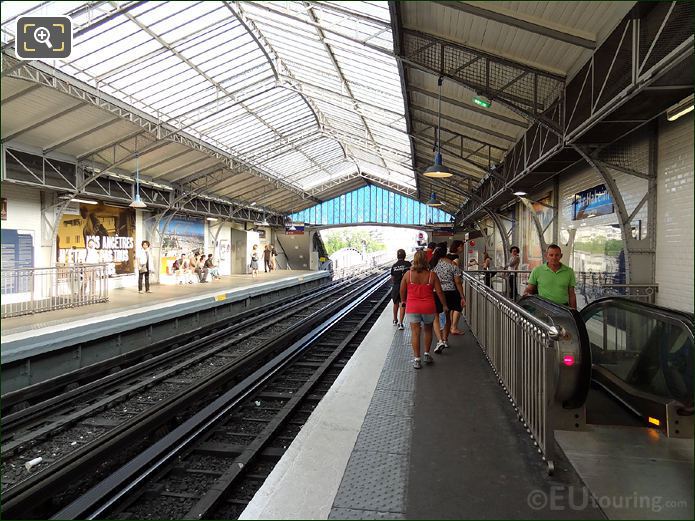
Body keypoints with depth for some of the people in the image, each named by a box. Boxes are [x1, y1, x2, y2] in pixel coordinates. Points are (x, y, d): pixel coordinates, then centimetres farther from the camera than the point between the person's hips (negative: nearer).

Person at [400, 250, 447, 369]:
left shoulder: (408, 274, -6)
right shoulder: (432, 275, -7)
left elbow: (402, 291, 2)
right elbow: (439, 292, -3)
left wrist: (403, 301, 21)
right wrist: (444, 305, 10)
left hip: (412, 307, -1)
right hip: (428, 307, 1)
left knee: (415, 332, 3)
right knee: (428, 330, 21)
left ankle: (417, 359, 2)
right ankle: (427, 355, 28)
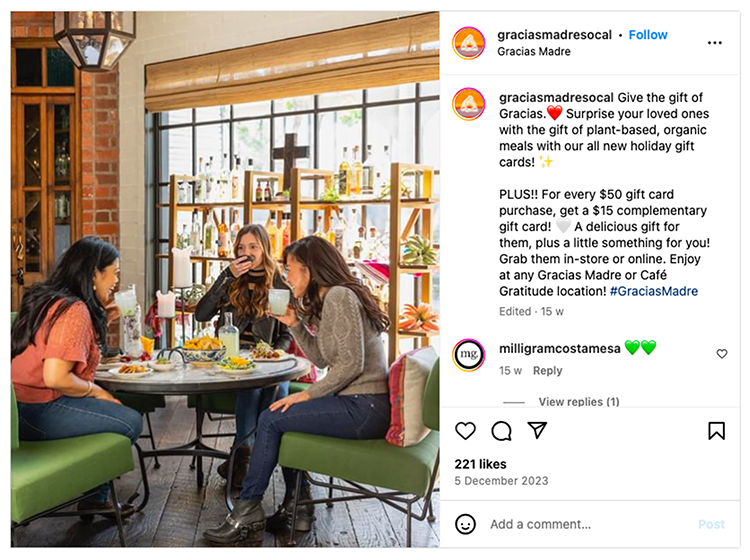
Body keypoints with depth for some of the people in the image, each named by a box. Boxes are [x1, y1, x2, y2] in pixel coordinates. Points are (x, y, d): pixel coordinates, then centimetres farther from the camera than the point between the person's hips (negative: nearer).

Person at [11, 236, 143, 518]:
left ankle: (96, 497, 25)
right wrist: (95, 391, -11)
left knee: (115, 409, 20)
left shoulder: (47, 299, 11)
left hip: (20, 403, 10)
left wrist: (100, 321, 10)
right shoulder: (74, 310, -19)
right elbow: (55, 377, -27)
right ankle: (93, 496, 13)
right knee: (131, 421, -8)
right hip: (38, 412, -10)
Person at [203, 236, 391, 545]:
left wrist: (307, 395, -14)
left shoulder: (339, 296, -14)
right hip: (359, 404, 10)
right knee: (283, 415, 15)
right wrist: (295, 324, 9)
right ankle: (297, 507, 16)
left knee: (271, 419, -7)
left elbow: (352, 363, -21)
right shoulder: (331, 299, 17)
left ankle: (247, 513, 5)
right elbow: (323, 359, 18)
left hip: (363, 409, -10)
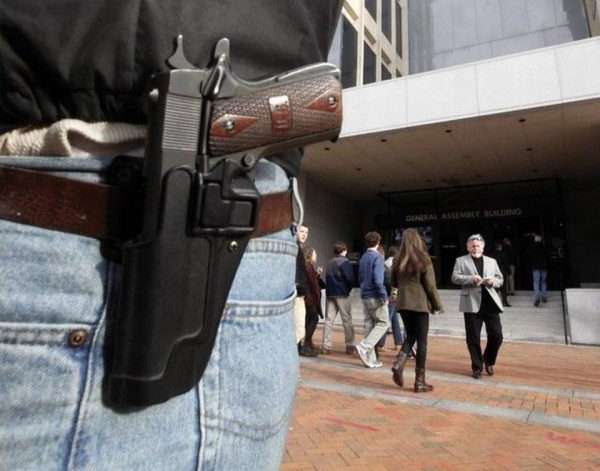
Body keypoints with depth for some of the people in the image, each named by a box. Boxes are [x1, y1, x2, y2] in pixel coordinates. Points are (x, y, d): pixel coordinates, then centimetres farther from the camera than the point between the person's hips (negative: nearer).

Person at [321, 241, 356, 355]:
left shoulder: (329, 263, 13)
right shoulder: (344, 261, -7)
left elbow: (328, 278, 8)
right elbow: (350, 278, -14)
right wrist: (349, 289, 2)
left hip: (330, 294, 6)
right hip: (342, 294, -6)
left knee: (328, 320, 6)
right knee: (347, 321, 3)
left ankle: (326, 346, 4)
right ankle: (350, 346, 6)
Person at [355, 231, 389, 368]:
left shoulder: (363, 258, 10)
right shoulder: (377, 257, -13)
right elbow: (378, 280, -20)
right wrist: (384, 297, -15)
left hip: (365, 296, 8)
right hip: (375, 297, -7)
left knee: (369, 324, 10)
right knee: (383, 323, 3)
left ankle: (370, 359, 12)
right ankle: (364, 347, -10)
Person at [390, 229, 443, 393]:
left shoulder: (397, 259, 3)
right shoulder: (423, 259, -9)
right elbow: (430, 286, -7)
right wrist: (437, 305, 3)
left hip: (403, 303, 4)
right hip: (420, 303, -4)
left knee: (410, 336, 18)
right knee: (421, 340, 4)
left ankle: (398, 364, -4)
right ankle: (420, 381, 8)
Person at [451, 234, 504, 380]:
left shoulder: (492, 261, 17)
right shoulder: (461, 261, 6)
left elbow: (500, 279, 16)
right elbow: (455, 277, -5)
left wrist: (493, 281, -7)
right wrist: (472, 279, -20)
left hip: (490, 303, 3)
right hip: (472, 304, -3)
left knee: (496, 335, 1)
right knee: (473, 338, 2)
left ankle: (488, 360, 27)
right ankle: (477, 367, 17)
****************************************
#### What is required
Recast all of the data above as a Markdown table with the columns "No." and "Entry", giving each line its own numbered row. Skip blank lines and leave the pictures out.

#### Response
| No. | Entry |
|---|---|
| 1 | Body keypoints with depth for some of the people in the image, each named by a box. Boxes are [x1, y1, x2, y2] in pixel coordinates. Points are (x, y, d): pixel coordinates, then centimetres farther from the camera than the point between the person's hips (negative: nearer). |
| 2 | Person at [400, 250, 447, 369]: |
| 3 | left shoulder: (408, 274, -6) |
| 4 | right shoulder: (432, 275, -7) |
| 5 | left elbow: (402, 291, 2) |
| 6 | right elbow: (439, 292, -3) |
| 7 | left wrist: (403, 301, 21) |
| 8 | right wrist: (444, 305, 10) |
| 9 | left hip: (412, 307, -1) |
| 10 | right hip: (428, 307, 1) |
| 11 | left knee: (415, 332, 3) |
| 12 | right knee: (428, 330, 21) |
| 13 | left ankle: (417, 359, 2) |
| 14 | right ankle: (427, 355, 28) |
| 15 | Body keypoints with depth for some of the people in the image, each named by a box. Boxes are [x1, y1, x2, y2] in pixel coordinates. Points are (x, y, d): pixel coordinates, then centimetres farther from the camera than the point between the person's hips (negative: nearer). |
| 16 | Person at [11, 236, 143, 518]: |
| 17 | left ankle: (96, 497, 25) |
| 18 | right wrist: (95, 391, -11) |
| 19 | left knee: (115, 409, 20) |
| 20 | left shoulder: (47, 299, 11) |
| 21 | left hip: (20, 403, 10) |
| 22 | left wrist: (100, 321, 10) |
| 23 | right shoulder: (74, 310, -19) |
| 24 | right elbow: (55, 377, -27) |
| 25 | right ankle: (93, 496, 13) |
| 26 | right knee: (131, 421, -8) |
| 27 | right hip: (38, 412, -10) |
| 28 | Person at [203, 236, 391, 545]: |
| 29 | left wrist: (307, 395, -14) |
| 30 | left shoulder: (339, 296, -14) |
| 31 | right hip: (359, 404, 10) |
| 32 | right knee: (283, 415, 15) |
| 33 | right wrist: (295, 324, 9) |
| 34 | right ankle: (297, 507, 16) |
| 35 | left knee: (271, 419, -7) |
| 36 | left elbow: (352, 363, -21) |
| 37 | right shoulder: (331, 299, 17) |
| 38 | left ankle: (247, 513, 5) |
| 39 | right elbow: (323, 359, 18) |
| 40 | left hip: (363, 409, -10) |
| 41 | Body keypoints with depth for some of the people in the image, each named by a box. Boxes are [x1, y1, x2, y2] in pixel coordinates. Points are (x, y, d): pixel coordinates, then centimetres farther from the camera than the point between the person's hips (negative: nearer). |
| 42 | Person at [321, 241, 356, 355]: |
| 43 | left shoulder: (329, 263, 13) |
| 44 | right shoulder: (344, 261, -7) |
| 45 | left elbow: (328, 278, 8) |
| 46 | right elbow: (350, 278, -14) |
| 47 | right wrist: (349, 289, 2) |
| 48 | left hip: (330, 294, 6) |
| 49 | right hip: (342, 294, -6) |
| 50 | left knee: (328, 320, 6) |
| 51 | right knee: (347, 321, 3) |
| 52 | left ankle: (326, 346, 4) |
| 53 | right ankle: (350, 346, 6) |
| 54 | Person at [355, 231, 389, 368]: |
| 55 | left shoulder: (363, 258, 10) |
| 56 | right shoulder: (377, 257, -13) |
| 57 | right elbow: (378, 280, -20) |
| 58 | right wrist: (384, 297, -15) |
| 59 | left hip: (365, 296, 8) |
| 60 | right hip: (375, 297, -7) |
| 61 | left knee: (369, 324, 10) |
| 62 | right knee: (383, 323, 3) |
| 63 | left ankle: (370, 359, 12) |
| 64 | right ankle: (364, 347, -10) |
| 65 | Person at [390, 229, 443, 393]: |
| 66 | left shoulder: (397, 259, 3) |
| 67 | right shoulder: (423, 259, -9) |
| 68 | right elbow: (430, 286, -7) |
| 69 | right wrist: (437, 305, 3) |
| 70 | left hip: (403, 303, 4) |
| 71 | right hip: (420, 303, -4) |
| 72 | left knee: (410, 336, 18) |
| 73 | right knee: (421, 340, 4) |
| 74 | left ankle: (398, 364, -4) |
| 75 | right ankle: (420, 381, 8) |
| 76 | Person at [451, 234, 504, 380]: |
| 77 | left shoulder: (492, 261, 17) |
| 78 | right shoulder: (461, 261, 6) |
| 79 | left elbow: (500, 279, 16) |
| 80 | right elbow: (455, 277, -5) |
| 81 | left wrist: (493, 281, -7) |
| 82 | right wrist: (472, 279, -20) |
| 83 | left hip: (490, 303, 3) |
| 84 | right hip: (472, 304, -3) |
| 85 | left knee: (496, 335, 1) |
| 86 | right knee: (473, 338, 2) |
| 87 | left ankle: (488, 360, 27) |
| 88 | right ankle: (477, 367, 17) |